# Multi-Valued Functions?

1. Oct 11, 2007

### Gib Z

I'm just checking here, but Wolfram and Wikipedia (my 2 most common and highly ranked internet mathematical encyclopedias) are really correct to use the term "MultiValued Function" are they?

I commonly see on Wolfram "f(x) is a multi valued function, and hence requires a branch cut..." but I have learned that if it has 2 output values for a single input, then it is not a function, *by definition*. This abuse of notation is really annoying me because it could put into confusion the actual definition of a function.

The perfect example of an oxymoron =]

2. Oct 11, 2007

### HallsofIvy

In terms of functions of real numbers, yes, a function must be single-valued. But in complex numbers, that becomes much too restrictive. For example ln(z), a very useful (single-valued) function in the real numbers is multi-valued in the complex numbers. Rather than give that up as a function,we relax the definition of function to allow "multi-valued" functions. We still will separate the areas in the range (by the "branch cuts") so that the function is single valued on each "branch".

3. Oct 11, 2007

### Gib Z

I don't understand, wouldn't it be more correct then to just say that the log is a relation in the complex numbers, and only *after* a branch cut is taken, becomes a function?

4. Oct 11, 2007

### matt grime

Who is saying log is a function on C? I see people saying log is a multivalued function on C. Don't just throw out the word 'multivalued'.

Given the genuine abuses of 'functions' propogated throughout introductory courses in mathematics, I would have thought this was incredibly minor. I mean, every single question that asks 'find the domain if this function' is completely an utterly mathematically unsound, for instance.

Last edited: Oct 11, 2007
5. Oct 11, 2007

### D H

Staff Emeritus
You are thinking of "multivalued" as a qualifier, as if multivalued functions are a subset of all functions. Think of it the other way around: Multivalued functions are a generalization of the concept of a function rather than a specialization.

Similar abuses of language notation occurs elsewhere in math. One that comes to mind is "Cartesian tensor". Any tensor is a Cartesian tensor, but a Cartesian tensor is not necessarily a tensor. The rules regarding what constitutes a Cartesian tensor are looser than the rules regarding what constitutes a tensor. Similarly, the rules regarding what constitutes a multivalued function are looser than the rules regarding what constitutes a function.

6. Oct 11, 2007

### Gib Z

So basically, it is just a very minor abuse of notation that shouldn't cause any problems =] And:

It was only from you matt grime that I learned this, I hear teachers at school giving these questions all the time. I now know that the domain is part of the original definition of the function.

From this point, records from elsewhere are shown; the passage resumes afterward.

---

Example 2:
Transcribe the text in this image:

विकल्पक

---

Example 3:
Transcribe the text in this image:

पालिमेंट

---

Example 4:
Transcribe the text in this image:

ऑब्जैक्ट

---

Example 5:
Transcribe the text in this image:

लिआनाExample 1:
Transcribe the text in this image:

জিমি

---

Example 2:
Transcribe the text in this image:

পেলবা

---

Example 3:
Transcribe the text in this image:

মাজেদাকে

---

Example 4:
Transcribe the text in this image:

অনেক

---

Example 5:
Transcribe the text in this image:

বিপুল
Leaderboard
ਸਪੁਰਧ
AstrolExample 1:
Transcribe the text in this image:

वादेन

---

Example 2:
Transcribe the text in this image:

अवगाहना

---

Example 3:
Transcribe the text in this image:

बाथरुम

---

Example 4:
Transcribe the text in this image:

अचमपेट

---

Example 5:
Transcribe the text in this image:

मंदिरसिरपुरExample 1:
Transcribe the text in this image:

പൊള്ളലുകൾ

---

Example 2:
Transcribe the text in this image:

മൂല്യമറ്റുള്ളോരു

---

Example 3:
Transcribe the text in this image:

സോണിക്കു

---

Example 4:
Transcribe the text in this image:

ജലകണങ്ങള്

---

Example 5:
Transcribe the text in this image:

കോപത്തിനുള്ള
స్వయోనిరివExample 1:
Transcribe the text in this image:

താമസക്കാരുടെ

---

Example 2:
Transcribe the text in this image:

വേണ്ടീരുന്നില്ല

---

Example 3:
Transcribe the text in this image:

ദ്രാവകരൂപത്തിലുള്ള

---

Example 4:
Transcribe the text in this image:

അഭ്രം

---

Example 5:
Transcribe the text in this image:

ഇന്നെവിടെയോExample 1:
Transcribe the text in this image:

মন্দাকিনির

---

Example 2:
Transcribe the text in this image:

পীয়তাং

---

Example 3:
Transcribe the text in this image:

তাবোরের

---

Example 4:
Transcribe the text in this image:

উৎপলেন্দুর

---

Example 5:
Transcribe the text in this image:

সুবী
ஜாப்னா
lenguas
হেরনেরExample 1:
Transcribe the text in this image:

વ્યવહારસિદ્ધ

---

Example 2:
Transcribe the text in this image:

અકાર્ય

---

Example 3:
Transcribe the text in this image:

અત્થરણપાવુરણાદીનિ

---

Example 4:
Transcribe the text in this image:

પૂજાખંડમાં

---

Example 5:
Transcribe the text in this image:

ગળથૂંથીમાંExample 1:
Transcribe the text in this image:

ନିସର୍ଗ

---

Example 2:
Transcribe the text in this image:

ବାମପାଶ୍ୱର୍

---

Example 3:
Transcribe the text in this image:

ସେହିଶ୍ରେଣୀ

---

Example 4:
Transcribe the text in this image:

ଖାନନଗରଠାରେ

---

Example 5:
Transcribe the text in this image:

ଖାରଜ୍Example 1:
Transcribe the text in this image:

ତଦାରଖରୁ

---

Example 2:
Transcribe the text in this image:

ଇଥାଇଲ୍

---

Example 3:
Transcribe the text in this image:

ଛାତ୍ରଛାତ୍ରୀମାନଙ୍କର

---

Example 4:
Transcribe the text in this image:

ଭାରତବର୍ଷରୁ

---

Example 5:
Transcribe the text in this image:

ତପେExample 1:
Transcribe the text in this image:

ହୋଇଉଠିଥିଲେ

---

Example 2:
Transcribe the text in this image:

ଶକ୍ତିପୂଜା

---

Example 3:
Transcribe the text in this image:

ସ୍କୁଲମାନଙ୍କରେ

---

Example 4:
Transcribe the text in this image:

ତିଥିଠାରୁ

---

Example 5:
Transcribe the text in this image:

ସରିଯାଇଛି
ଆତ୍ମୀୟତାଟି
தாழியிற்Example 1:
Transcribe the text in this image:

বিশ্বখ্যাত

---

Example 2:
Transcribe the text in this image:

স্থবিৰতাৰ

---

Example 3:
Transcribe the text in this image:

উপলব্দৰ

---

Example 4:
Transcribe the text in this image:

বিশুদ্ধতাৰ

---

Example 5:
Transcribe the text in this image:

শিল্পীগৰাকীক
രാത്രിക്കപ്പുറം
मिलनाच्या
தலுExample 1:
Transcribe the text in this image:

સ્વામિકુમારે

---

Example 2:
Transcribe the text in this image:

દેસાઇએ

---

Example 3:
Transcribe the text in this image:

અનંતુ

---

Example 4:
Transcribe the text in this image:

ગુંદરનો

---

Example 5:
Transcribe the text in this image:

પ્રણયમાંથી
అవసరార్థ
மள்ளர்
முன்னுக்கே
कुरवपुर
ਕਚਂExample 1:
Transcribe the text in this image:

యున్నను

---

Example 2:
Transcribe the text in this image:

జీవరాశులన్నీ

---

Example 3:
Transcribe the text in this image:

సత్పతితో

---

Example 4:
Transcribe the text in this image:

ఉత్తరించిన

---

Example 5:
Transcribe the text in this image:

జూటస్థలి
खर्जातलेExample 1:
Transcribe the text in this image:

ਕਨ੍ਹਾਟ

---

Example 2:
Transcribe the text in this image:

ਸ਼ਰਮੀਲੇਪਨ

Thank you all for your replies!

7. Oct 12, 2007

### Dragonfall

Since we are being overly pedantic here, remember that there is no "set of all functions."

8. Oct 12, 2007

### D H

Staff Emeritus
I was being a bit loose and shouldn't have used the term set when I didn't mean "set".

OTOH, isn't $\beth_2$, the power set of the continuum, of the same cardinality as the set of all mappings (i.e., functions) from R to R?

9. Oct 12, 2007

### CRGreathouse

Yeah... and wouldn't that make $\beth_3$ the cardinality of the set of multivalued functions in one variable? That is, for each point in the domain there are $\beth_2$ possibilities for a multivalued function, so
$$\mathfrak{c}^{\beth_2}=\aleph_0^{\beth_2}=\beth_3$$
is the number of multivalued functions in one real variable. Right?

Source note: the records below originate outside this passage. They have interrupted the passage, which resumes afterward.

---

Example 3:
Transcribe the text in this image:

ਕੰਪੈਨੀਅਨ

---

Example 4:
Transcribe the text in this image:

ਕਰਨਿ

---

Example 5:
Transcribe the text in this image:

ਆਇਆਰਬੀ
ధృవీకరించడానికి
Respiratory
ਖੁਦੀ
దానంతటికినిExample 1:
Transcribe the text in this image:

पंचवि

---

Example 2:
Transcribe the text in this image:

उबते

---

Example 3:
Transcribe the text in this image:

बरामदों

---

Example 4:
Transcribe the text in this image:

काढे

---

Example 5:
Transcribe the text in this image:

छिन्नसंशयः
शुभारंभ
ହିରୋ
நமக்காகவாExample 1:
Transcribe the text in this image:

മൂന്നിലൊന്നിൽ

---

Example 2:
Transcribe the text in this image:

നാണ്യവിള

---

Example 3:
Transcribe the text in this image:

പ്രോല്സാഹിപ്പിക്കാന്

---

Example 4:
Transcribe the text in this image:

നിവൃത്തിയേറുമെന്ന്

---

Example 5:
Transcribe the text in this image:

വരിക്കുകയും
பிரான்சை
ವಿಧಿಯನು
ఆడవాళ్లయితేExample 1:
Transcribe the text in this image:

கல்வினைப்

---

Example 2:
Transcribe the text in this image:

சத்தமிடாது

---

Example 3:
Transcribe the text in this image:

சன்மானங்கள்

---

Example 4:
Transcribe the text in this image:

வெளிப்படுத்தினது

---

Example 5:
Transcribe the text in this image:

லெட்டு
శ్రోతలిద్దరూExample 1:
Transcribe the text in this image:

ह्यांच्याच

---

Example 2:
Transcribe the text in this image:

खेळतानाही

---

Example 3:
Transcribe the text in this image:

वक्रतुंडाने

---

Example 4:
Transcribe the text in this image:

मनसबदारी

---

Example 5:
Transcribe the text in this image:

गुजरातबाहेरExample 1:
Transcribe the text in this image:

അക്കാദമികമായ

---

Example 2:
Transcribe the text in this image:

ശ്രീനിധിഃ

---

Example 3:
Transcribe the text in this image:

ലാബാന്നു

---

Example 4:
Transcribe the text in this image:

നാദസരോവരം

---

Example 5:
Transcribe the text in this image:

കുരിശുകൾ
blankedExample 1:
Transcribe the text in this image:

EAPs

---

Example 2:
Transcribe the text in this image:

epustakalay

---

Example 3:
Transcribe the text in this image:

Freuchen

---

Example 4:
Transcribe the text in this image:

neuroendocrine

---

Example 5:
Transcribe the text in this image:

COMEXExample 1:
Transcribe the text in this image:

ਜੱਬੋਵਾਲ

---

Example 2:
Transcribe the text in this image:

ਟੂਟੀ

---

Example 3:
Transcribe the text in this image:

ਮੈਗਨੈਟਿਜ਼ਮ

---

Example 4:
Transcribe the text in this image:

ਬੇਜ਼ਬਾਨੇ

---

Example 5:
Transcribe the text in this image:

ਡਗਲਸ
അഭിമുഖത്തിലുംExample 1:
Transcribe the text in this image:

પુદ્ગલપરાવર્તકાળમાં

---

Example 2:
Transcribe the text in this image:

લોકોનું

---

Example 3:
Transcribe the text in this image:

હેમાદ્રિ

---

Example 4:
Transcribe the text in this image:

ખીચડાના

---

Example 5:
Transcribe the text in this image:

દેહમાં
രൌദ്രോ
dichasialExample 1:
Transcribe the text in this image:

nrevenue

Wow, that's almost hard to think about -- every point has its own one-dimensional fractal. Shudder.

10. Oct 12, 2007

### uart

About this point, while I do understand what Matt is getting at here you do have to take into account that when students are first introduced to the concept of domains that they generally know nothing about anything other than real numbers. So the concept of a functions domain being determined by the functions natural limitations of existance over the reals seems like a resonable thing to do.

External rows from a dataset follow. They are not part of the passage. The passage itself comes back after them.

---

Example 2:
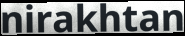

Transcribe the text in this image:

nirakhtan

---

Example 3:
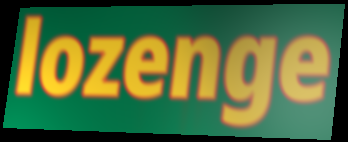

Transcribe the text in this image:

lozenge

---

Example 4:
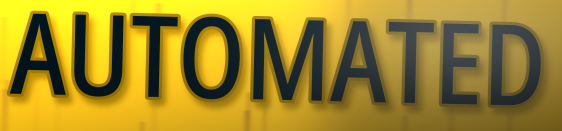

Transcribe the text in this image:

AUTOMATED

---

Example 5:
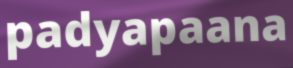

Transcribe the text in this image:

padyapaana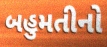
બહુમતીનો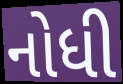
નોધીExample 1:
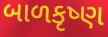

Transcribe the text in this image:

બાળકૃષ્ણ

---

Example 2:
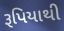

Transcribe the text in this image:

રૂપિયાથી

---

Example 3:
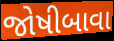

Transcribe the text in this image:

જોષીબાવા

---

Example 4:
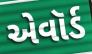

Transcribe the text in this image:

એવૉર્ડ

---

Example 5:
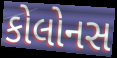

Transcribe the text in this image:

કોલોનસ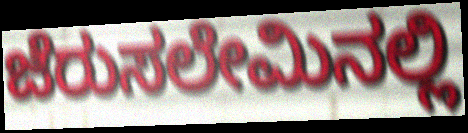
ಜೆರುಸಲೇಮಿನಲ್ಲಿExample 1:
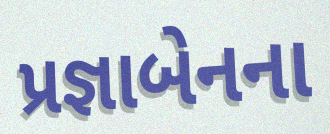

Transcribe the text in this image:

પ્રજ્ઞાબેનના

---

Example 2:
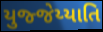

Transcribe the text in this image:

યુજ્જેય્યાતિ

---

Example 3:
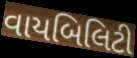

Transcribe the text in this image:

વાયબિલિટી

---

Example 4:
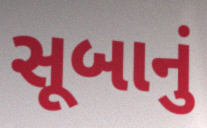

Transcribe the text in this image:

સૂબાનું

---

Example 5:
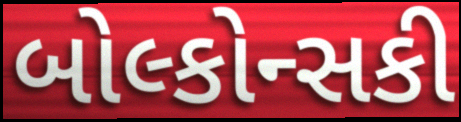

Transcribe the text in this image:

બોલ્કોન્સકીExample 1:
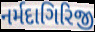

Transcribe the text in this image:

નર્મદાગિરિજી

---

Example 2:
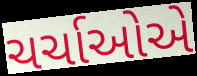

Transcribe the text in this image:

ચર્ચાઓએ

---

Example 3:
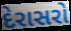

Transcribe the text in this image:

દેરાસરો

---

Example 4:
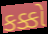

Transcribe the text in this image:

કક્કો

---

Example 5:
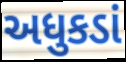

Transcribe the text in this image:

અધુકડાં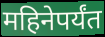
महिनेपर्यंत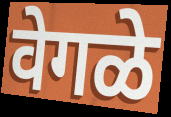
वेगळे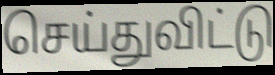
செய்துவிட்டு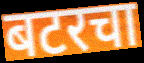
बटरचाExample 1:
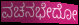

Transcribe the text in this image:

ವಚನಭೇದೋ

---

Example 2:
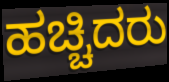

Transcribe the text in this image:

ಹಚ್ಚಿದರು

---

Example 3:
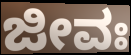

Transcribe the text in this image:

ಜೀವಃ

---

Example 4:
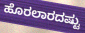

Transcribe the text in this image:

ಹೊರಲಾರದಷ್ಟು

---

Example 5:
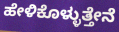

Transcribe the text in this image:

ಹೇಳಿಕೊಳ್ಳುತ್ತೇನೆ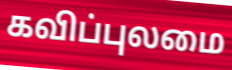
கவிப்புலமை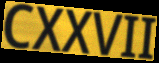
CXXVII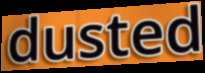
dusted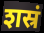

Personally when the concept of domain is introduced to students in this manner I like to qualify it as the "natural domain" and at least give some other examples where the domain is specified as part of the function definition and qualify it as the "defined domain". To illustrate "defined domain" I usually like to give a nice simple example of a piecewise function like,

$$y = \left\{ \begin{array} {cc} x + 1 & : x \le -1 \\ x - 1 & : x \ge +1 \\ \end{array}$$

Really is that so terrible?

Last edited: Oct 12, 2007
11. Oct 12, 2007

### matt grime

No, it isn't/doesn't (depending on how one corrects that fragment so it is a sentence). It is just poor mathematics, with no excuse.

12. Oct 13, 2007

### Dragonfall

You can ask questions like "where in $$\mathbb{R}$$ is $$f(x)=\sqrt{x}$$ defined so that it is real-valued?" To many students this is the "domain" of a function; and to an extent this is true if you define a limited "universe of discourse".